When we try to fit all this into the Fundamentalist shoe box, we obscure that purpose. When we try to make it look like it happened by one divine method, when it happened in another, we're muddying the troubleshooting process. We can only go forward from here by looking honestly at how we got to here. It's an amazing story, without fudging it.

Kevin Knox said...

You are free to let me know if it's rude to throw so many words in your comments section. Thank you for your graceful reception.

Weekend Fisher said...

(reply part A, not to be confused with part 1)
Hey Kevin

It's up to you whether you use your blog or the comment-space here.

So first, my favorite line: "I guess I believe in young religion creationism".

Next, my vote for most insightful take-away: holiness as criterion for why bother to try to preserve it, and what makes it different than Pandora and the crew.

I find myself wondering, for all that you seem more into the OT than I am, whether we aren't very far apart on wondering 'What exactly can we honestly take away from the OT?' Fwiw, my starting point is also Jesus and the records of his life. That's the ground that hasn't moved, and seems worth keeping.

Re: your thoughts that some of the writing was done by someone late in the era of judges or early in the era of kings; I've put together (next post) some comments from the Talmud, which also preserved this cultural memory from about the era you're focusing on: "Samuel wrote the book which bears his name and the Book of Judges and Ruth." (Fwiw; meant as reporting what they thought, without commenting for or against whether it stands up.)

Moses has some overlap with Hammurabi. "An eye for an eye, a tooth for a tooth." But the Ten Commandments are something else. The idea that the kind of worship God wants is holiness, blessing, and decency to other people -- not something we find just hanging around everywhere in various epic-myth cycles.

Looking forward to your thoughts as always.

Take care & God bless
Anne / WF

Weekend Fisher said...

(part b: inspiration)
You were saying "In the labyrinth of my own mind I've destroyed the innerrancy of scripture and done bizarre things to inspiration. What's left? What is it but cunning folk tales for me now? Some unknown priest wrote a thing and a committee came along and edited it, then some other group just came along and threw their own bunch of thoughts on top of it all. What's left of holy writ?"

My own idea of inspiration is roughly "What God says and does, that's got the spirit of God in it." That is, I start with Jesus' own words and actions. Could we have drifted from the original, as you asked? Well, let's say we drifted slowly and with good intentions, and yet the people who are currently loudest about pointing that out -- I don't see them as any friends of the original.
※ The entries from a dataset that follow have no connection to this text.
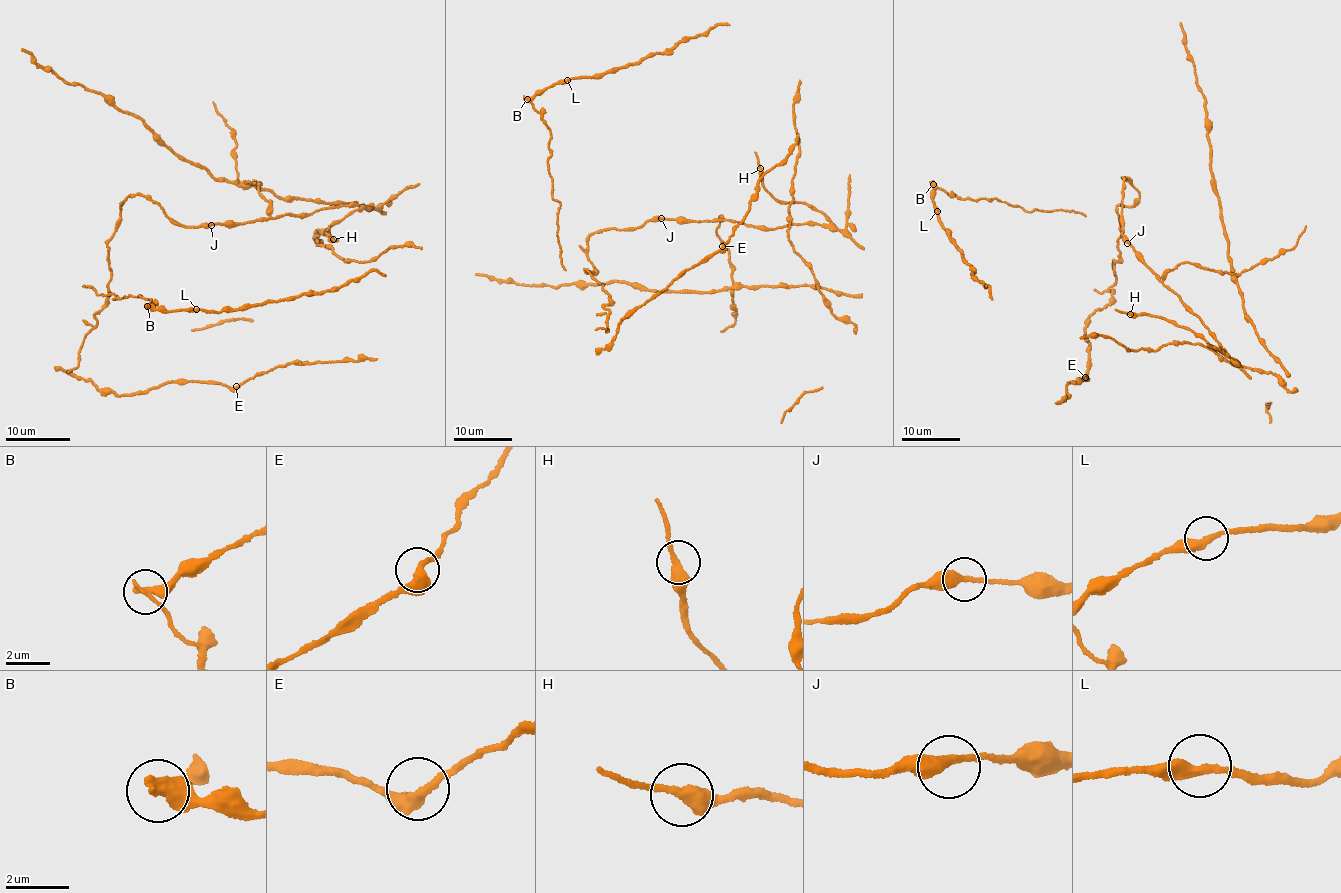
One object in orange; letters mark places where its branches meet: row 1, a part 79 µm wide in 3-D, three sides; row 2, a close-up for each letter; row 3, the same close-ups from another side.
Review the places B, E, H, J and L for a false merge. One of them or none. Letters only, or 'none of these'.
B

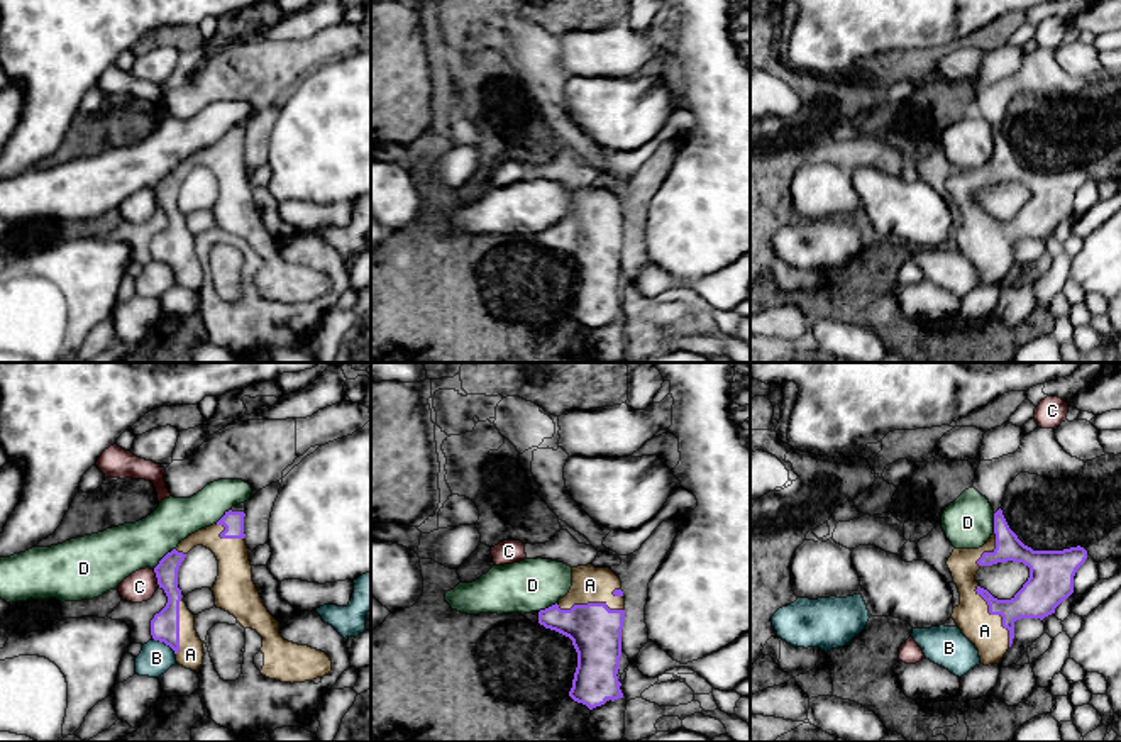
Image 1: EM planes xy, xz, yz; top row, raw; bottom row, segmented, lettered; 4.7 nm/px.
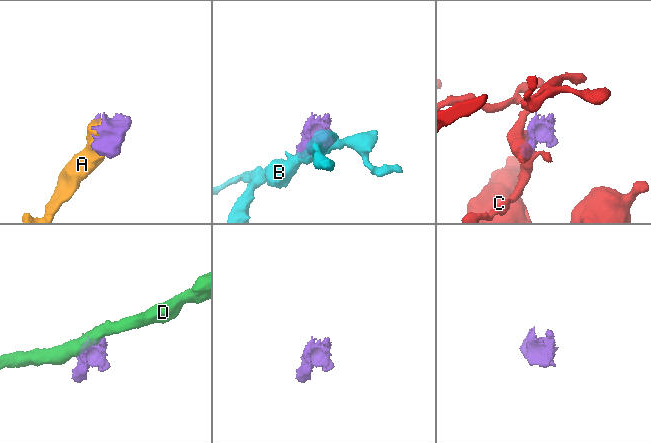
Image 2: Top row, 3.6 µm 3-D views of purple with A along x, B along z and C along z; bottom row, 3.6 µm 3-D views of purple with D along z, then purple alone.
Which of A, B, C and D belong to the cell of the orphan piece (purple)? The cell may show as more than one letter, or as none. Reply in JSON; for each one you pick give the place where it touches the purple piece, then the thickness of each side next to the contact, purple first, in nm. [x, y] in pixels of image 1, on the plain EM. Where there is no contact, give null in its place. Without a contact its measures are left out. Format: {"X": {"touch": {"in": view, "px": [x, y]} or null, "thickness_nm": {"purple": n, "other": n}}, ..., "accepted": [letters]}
{"A": {"touch": {"in": "yz", "px": [996, 234]}, "thickness_nm": {"purple": 190, "other": 170}}, "accepted": ["A"]}

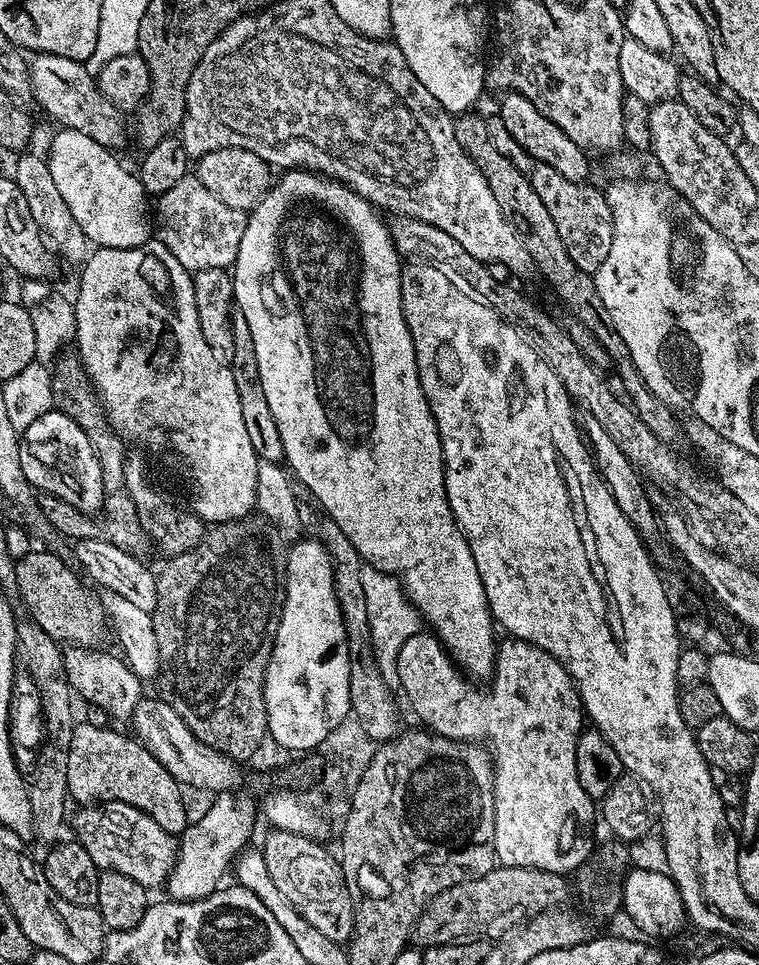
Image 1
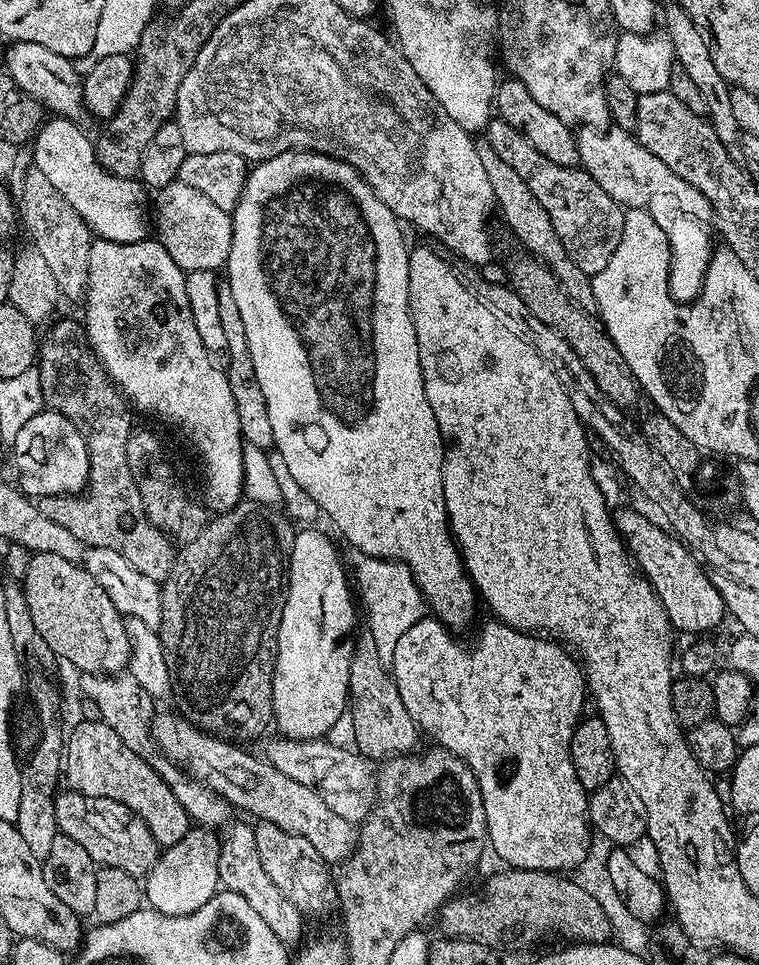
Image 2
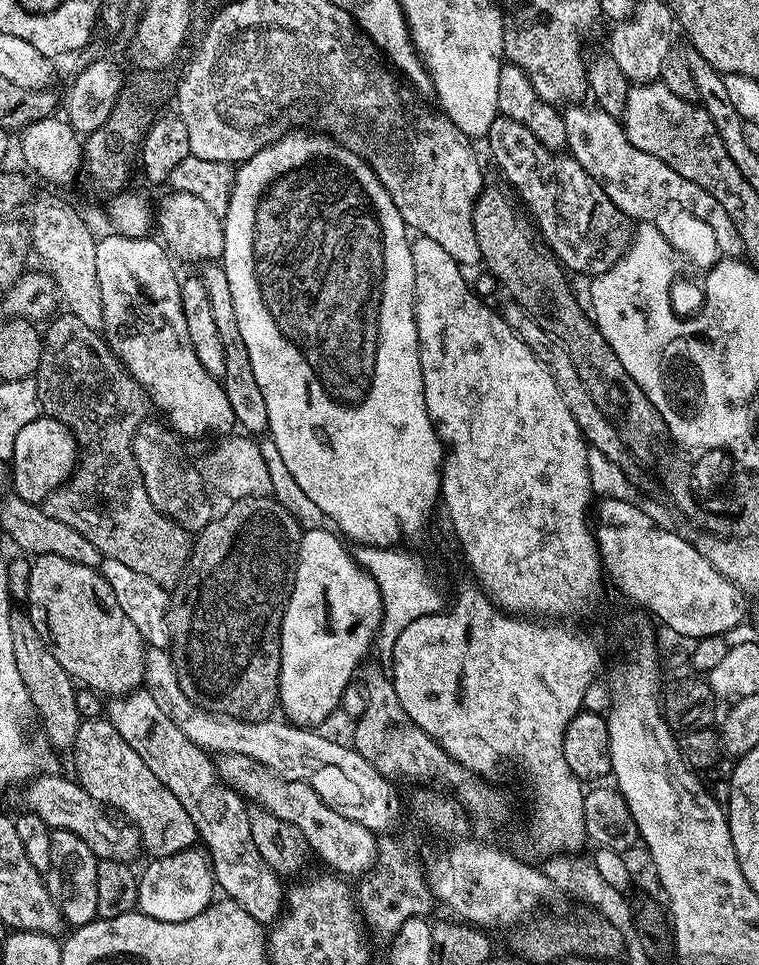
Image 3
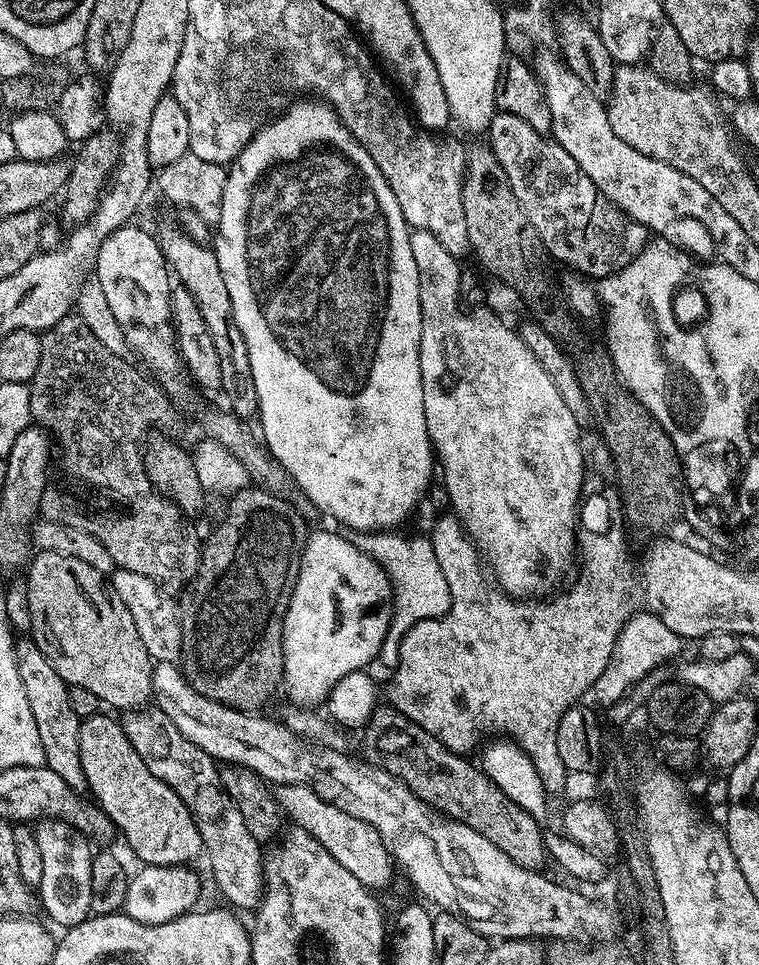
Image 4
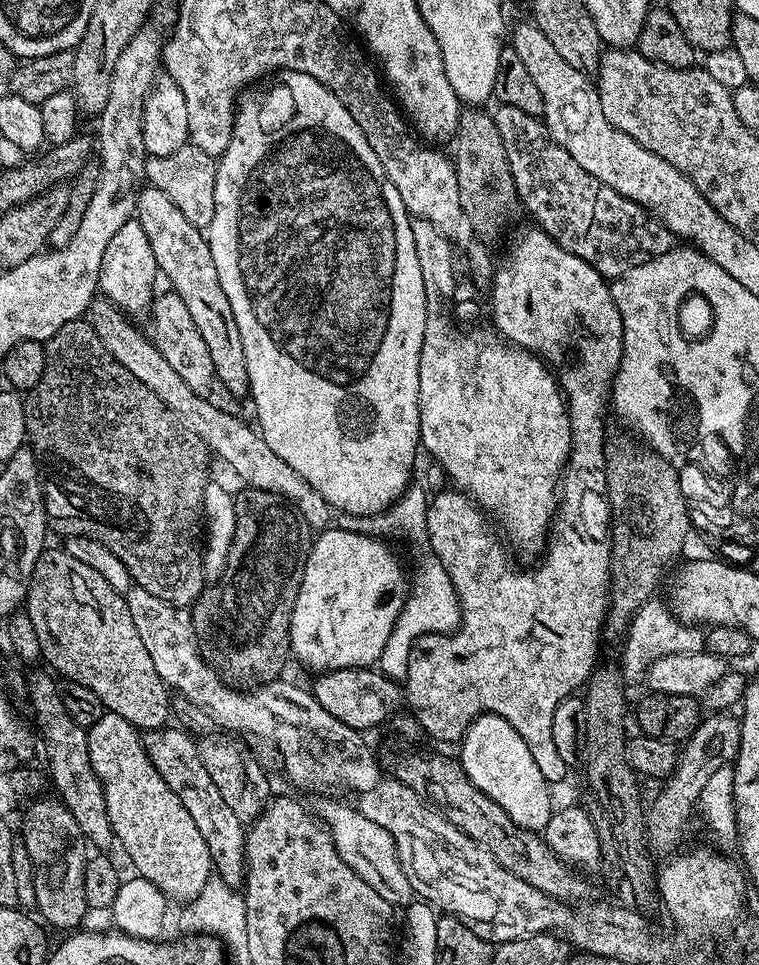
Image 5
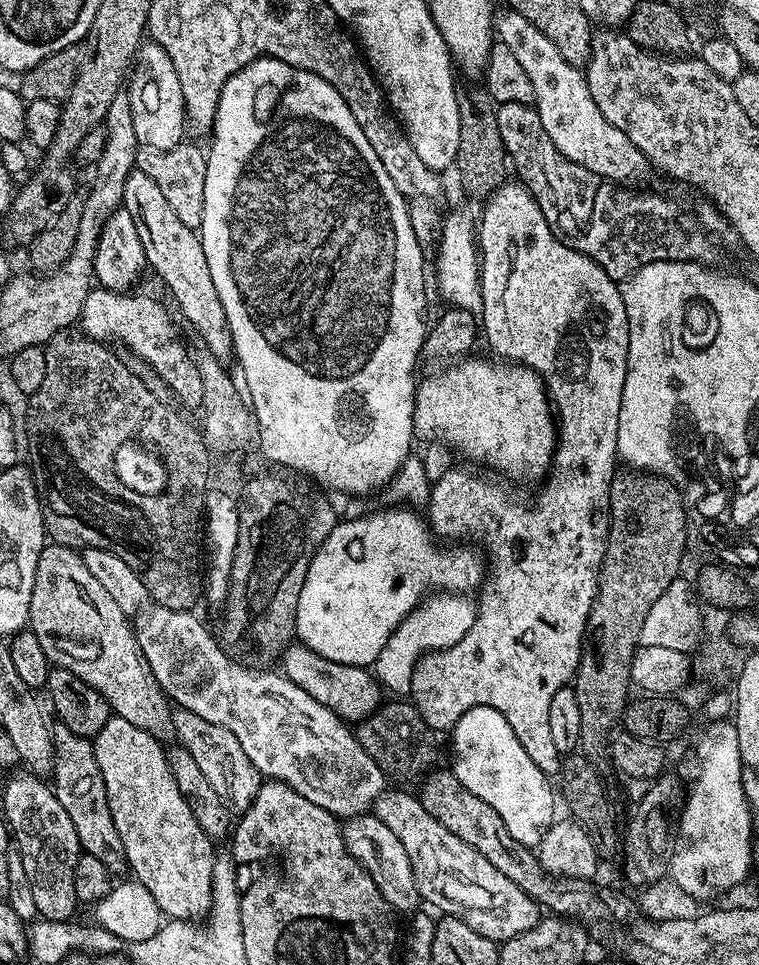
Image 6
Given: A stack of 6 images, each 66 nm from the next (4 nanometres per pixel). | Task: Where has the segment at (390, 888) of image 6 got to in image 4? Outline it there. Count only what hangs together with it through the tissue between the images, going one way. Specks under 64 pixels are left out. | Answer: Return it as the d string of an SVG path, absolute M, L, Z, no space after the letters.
M281 784L274 795L281 813L285 817L288 815L295 827L306 830L315 840L322 842L322 846L334 856L334 862L346 866L358 882L373 890L381 890L391 882L394 861L374 826L362 822L362 818L354 818L354 814L346 814L346 810L338 810L338 806L326 802L310 784Z

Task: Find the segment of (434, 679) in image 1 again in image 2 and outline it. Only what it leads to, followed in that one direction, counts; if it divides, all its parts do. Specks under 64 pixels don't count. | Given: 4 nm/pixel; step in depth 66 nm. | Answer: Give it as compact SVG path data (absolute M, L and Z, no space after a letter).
M425 618L414 622L402 638L398 638L398 646L394 646L394 658L390 665L391 676L395 680L402 703L409 711L410 718L416 727L426 737L433 736L435 743L450 754L464 760L476 776L480 793L484 799L486 810L486 826L488 827L488 844L505 860L508 868L525 868L539 872L563 873L566 869L575 870L583 860L589 859L588 847L592 844L593 829L588 819L589 793L578 782L578 774L574 774L574 762L570 758L570 742L577 724L582 719L580 711L586 704L586 681L583 667L578 663L577 657L565 645L551 639L541 638L530 632L519 632L501 620L488 618L488 621L476 632L476 637L469 644L455 640L453 633L444 627L443 622L435 618Z

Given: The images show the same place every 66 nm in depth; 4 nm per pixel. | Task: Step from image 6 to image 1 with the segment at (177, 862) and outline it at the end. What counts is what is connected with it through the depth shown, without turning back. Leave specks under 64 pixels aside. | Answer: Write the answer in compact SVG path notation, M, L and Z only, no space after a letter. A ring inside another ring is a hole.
M80 722L72 729L70 762L66 766L68 795L80 806L96 806L101 802L126 802L154 818L162 830L179 834L188 827L190 815L184 805L182 786L131 735L115 732L115 727L99 728ZM181 792L181 793L180 793Z

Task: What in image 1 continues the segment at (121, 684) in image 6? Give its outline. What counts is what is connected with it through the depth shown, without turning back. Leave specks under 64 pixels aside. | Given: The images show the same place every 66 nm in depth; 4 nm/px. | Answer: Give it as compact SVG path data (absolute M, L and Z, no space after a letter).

For instance, it's possible to build a theology from just the red-letter parts of Matthew -- the gospel most focused on Jesus' teachings and most invested in presenting those sayings in their original Jewish context. But there's some daylight between that and what is typically presented as Christian theology. I don't know what my part in the conversation will ultimately be, but at any rate let it be an honest and kind and truthful part.